The PEOPLE, Plaintiff and Respondent, v. Michelle Elaine CANTY, Defendant and Appellant.
Defendant Michelle Elaine Canty entered negotiated pleas of guilty to transporting methamphetamine, a felony, (Health & Saf.Code, § 11379, subd. (a)), and to driving under the influence of a drug (methamphetamine), a misdemeanor, (Veh.Code, § 23152, subd. (a)).
The trial court found defendant ineligible for drug treatment under Proposition 36, the “Substance Abuse and Crime Prevention Act of 2000,” a statutory initiative, which mandates probation without incarceration for specified drug offenses. (Pen.Code, §§ 1210, 1210.1.) 1 She was placed on probation for the felony offense and given consecutive county jail terms for the misdemeanor offense and as a condition of probation for the felony offense.
On appeal defendant argues she was eligible for probation without incarceration pursuant to Proposition 36 because her offenses were “nonviolent drug possession offense[s]”. (§ 1210.1. subd. (a).) We disagree.
Proposition 36 does not apply if the defendant was convicted in the same proceeding of “a misdemeanor not related to the use of drugs” (§ 1210.1, subd. (b)(2)), defined as an offense not involving “the simple possession or use of drugs” (§ 1210, subd. (d)). We conclude the misdemeanor offense of driving under the influence of drugs does not involve the “simple possession or use of drugs” since it requires the additional element of impaired driving. That conviction bars the application of Proposition 36 regardless whether the transportation offense was a nonviolent drug possession offense.2 (§ 1210.1, subd. (b)(2).)
We shall affirm the order of the trial court.
FACTUAL AND PROCEDURAL BACKGROUND
Because defendant entered a guilty plea early in the proceedings, the following facts are taken from the probation report.

Dataset excerpts
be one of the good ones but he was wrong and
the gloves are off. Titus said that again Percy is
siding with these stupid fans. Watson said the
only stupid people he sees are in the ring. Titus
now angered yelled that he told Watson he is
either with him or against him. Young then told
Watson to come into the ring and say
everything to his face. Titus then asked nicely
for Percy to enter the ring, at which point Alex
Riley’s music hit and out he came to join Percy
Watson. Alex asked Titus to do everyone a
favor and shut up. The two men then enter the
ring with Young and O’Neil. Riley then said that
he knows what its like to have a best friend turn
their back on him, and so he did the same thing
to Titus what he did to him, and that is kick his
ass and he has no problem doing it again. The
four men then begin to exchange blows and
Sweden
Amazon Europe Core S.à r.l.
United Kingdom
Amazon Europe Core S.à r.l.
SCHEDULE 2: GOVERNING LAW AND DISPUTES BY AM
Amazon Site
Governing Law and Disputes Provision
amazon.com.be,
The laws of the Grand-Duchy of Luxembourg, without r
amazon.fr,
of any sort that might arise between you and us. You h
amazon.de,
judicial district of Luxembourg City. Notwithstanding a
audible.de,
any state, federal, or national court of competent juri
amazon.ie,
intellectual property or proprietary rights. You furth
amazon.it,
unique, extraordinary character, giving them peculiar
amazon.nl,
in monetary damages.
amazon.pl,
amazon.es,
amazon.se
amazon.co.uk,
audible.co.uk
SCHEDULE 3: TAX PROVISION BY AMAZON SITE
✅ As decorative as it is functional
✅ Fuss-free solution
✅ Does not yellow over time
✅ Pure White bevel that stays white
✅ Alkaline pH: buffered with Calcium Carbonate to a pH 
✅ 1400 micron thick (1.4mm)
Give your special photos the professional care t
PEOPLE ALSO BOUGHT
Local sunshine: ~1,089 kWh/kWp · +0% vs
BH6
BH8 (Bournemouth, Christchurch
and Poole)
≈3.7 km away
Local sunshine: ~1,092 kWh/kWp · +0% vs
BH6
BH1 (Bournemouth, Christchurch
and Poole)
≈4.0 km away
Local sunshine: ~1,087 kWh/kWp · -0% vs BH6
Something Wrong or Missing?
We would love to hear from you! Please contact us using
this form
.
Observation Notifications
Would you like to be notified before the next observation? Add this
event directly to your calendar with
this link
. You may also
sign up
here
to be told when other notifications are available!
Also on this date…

#### [Requirement 1]
Transcribe the part of the court opinion that opens with the words containing "The trial court found" and closes with "(a).) We disagree.".
#### [Requirement 2]
Answer these questions using the court opinion.
(a) Which code section did the defendant plead guilty to violating by transporting methamphetamine?
(b) What additional element does the court say driving under the influence of drugs requires?
(c) From what source are the facts in the background section taken?
The data has no connection to the court opinion.

#### [Answer space 1]
The trial court found defendant ineligible for drug treatment under Proposition 36, the “Substance Abuse and Crime Prevention Act of 2000,” a statutory initiative, which mandates probation without incarceration for specified drug offenses. (Pen.Code, §§ 1210, 1210.1.) 1 She was placed on probation for the felony offense and given consecutive county jail terms for the misdemeanor offense and as a condition of probation for the felony offense.
On appeal defendant argues she was eligible for probation without incarceration pursuant to Proposition 36 because her offenses were “nonviolent drug possession offense[s]”. (§ 1210.1. subd. (a).) We disagree.

#### [Answer space 2]
(a) Health and Safety Code section 11379, subdivision (a).
(b) Impaired driving.
(c) The probation report.